En effet, plusieurs des idées que les membres de la commission avaient évoquées durant l'examen de la pétition se retrouvent dans ledit projet de loi. Notamment :

- programme de législature avec bilan final d'action du Conseil d'Etat;

- chancellerie libérée de la gestion du service du Grand Conseil et donc plus disponible pour le Conseil d'Etat;

- Grand Conseil plus autonome et donc renforcé.

En ce qui concerne le rôle du président du Conseil d'Etat, la commission estime qu'il demeure des prérogatives de ce dernier de les juger bonnes ou mauvaises et de les mettre en pratique ou pas.

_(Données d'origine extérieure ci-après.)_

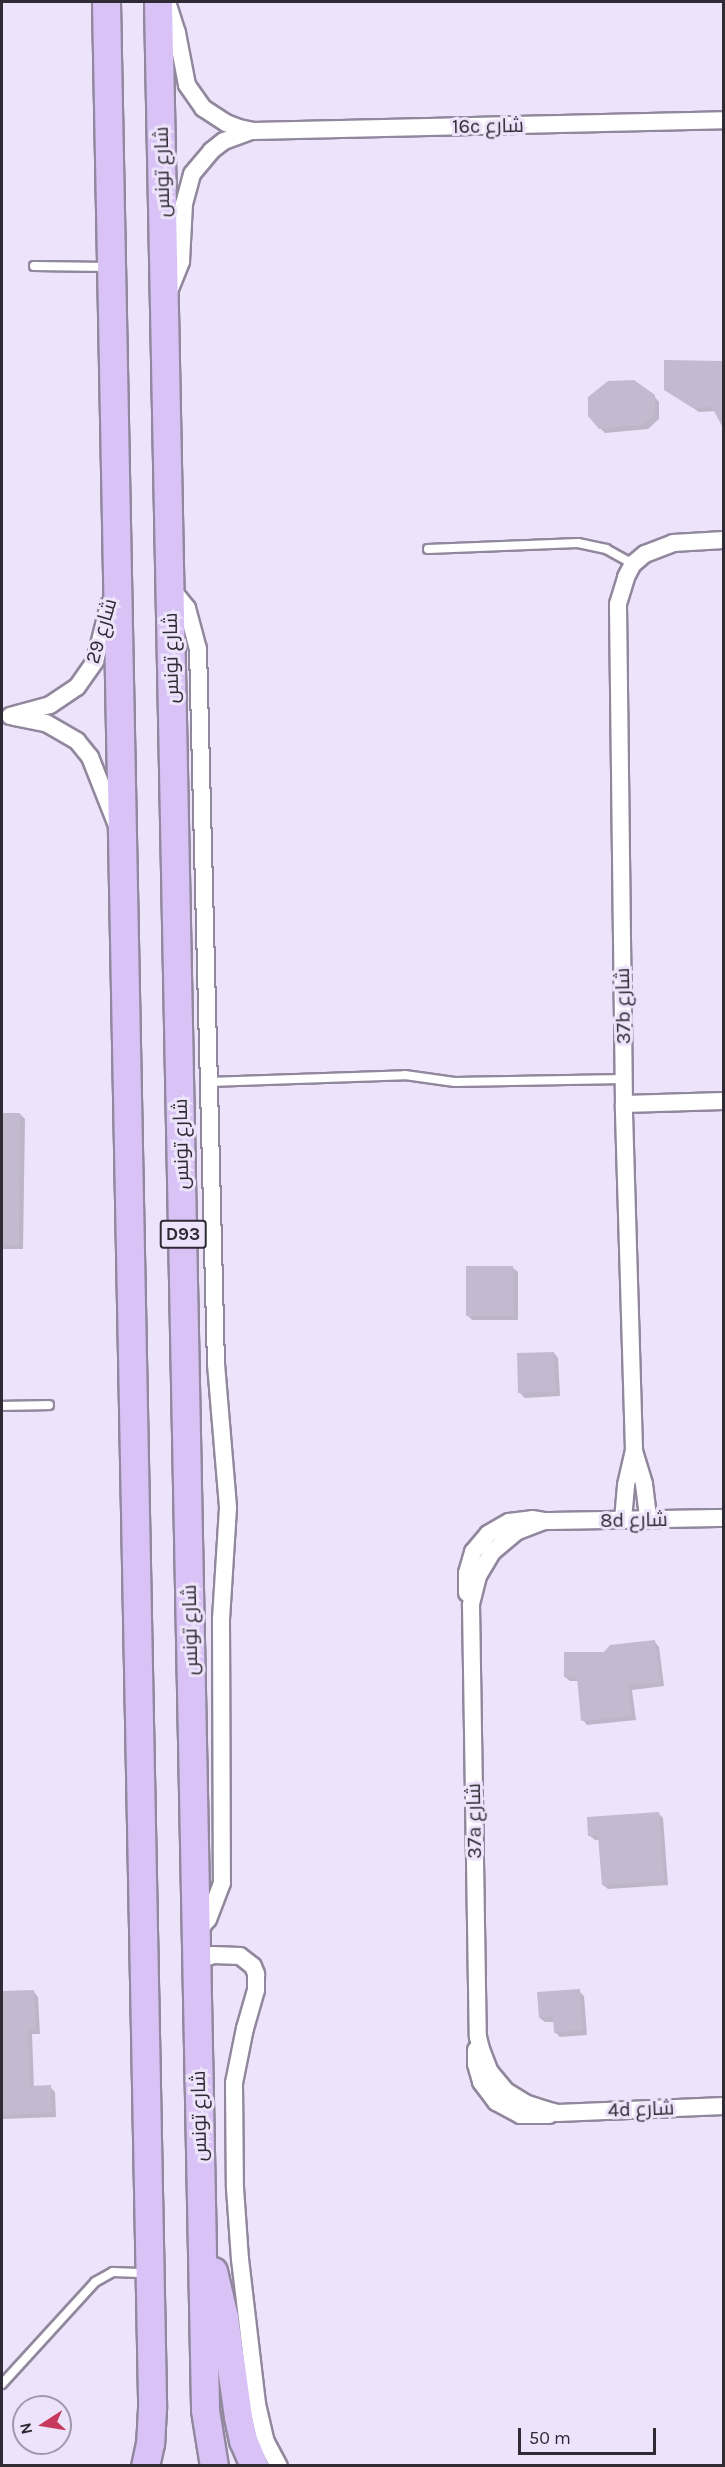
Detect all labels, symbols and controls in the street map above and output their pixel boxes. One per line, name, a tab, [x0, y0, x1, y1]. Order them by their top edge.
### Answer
street label: 16c شارع	[452, 113, 524, 139]
street label: شارع تونس	[149, 126, 175, 218]
street label: شارع 29	[80, 596, 122, 666]
street label: شارع تونس	[158, 612, 184, 704]
street label: 37b شارع	[610, 968, 636, 1044]
street label: شارع تونس	[168, 1098, 194, 1190]
road number: D93	[159, 1219, 207, 1249]
street label: 8d شارع	[600, 1507, 668, 1533]
street label: شارع تونس	[177, 1584, 203, 1676]
street label: 37a شارع	[461, 1783, 487, 1859]
street label: شارع تونس	[186, 2070, 212, 2162]
street label: 4d شارع	[607, 2096, 675, 2122]
north arrow	[12, 2395, 72, 2455]
scale bar	[521, 2416, 659, 2454]
text: N	[15, 2421, 36, 2436]
text: 50 m	[529, 2427, 571, 2449]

De plus, il faut noter que, depuis le 29 mai 1996, les résultats de l'audit et du vote sur les secrétaires d'Etat ont démontré que, dans une période où la crise met à mal la population, il ne serait pas judicieux de lui demander d'approuver de grands et coûteux changements des structures politiques.

Enfin, il est bon de relever que dans la deuxième partie du projet de loi sur la réforme du Grand Conseil encore en cours de traitement par la commission des droits politiques, il est proposé la création d'une commission de gestion qui serait également à même de renforcer la crédibilité du Grand Conseil et du Conseil d'Etat.

La pétition a donc nettement joué le rôle que le pétitionnaire souhaitait lui donner, à savoir permettre la discussion et la réflexion.

C'est pourquoi la majorité de la commission vous encourage vivement à suivre ses conclusions, qui sont le dépôt sur le bureau du Grand Conseil.

Débat

M. Pierre Kunz (R). Comme nous tous, M.  Marc-Antoine Schaub, auteur de la pétition qui fait l'objet du rapport de Mme Strubin, peut constater, aujourd'hui, que ce gouvernement dans son fonctionnement a connu les mêmes problèmes et montré les mêmes faiblesses que les précédents.

Comme ses prédécesseurs, ce Conseil d'Etat a subi l'infirmité d'une institution qui, dans le contexte politique, économique et social nouveau, ne permet tout simplement plus au gouvernement de gouverner.

Malheureusement, le Conseil d'Etat ne paraît pas vraiment désireux de renforcer la cohérence et la vigueur de son action. La réforme... la «réformette», excusez-moi, qu'il a récemment proposée aux Genevois dans son rapport sur le suivi de l'audit en témoigne. Il s'agit donc, Mesdames et Messieurs les députés, pour ce Grand Conseil de montrer clairement qu'il n'est pas satisfait de la façon dont est structuré le Conseil d'Etat et de la manière dont il fonctionne. Il s'agit d'exiger de celui-ci qu'il réfléchisse et contribue plus sérieusement à la réforme et la modernisation de l'institution.

C'est avec cet objectif que le groupe radical vous invite à renvoyer cette pétition au Conseil d'Etat et non pas à la déposer sur le bureau du Grand Conseil.

Mise aux voix, la proposition de renvoyer ce rapport au Conseil d'Etat est rejetée.

Mises aux voix, les conclusions de la commission des droits politiques et du règlement du Grand Conseil (dépôt de la pétition sur le bureau du Grand Conseil à titre de renseignement) sont adoptées.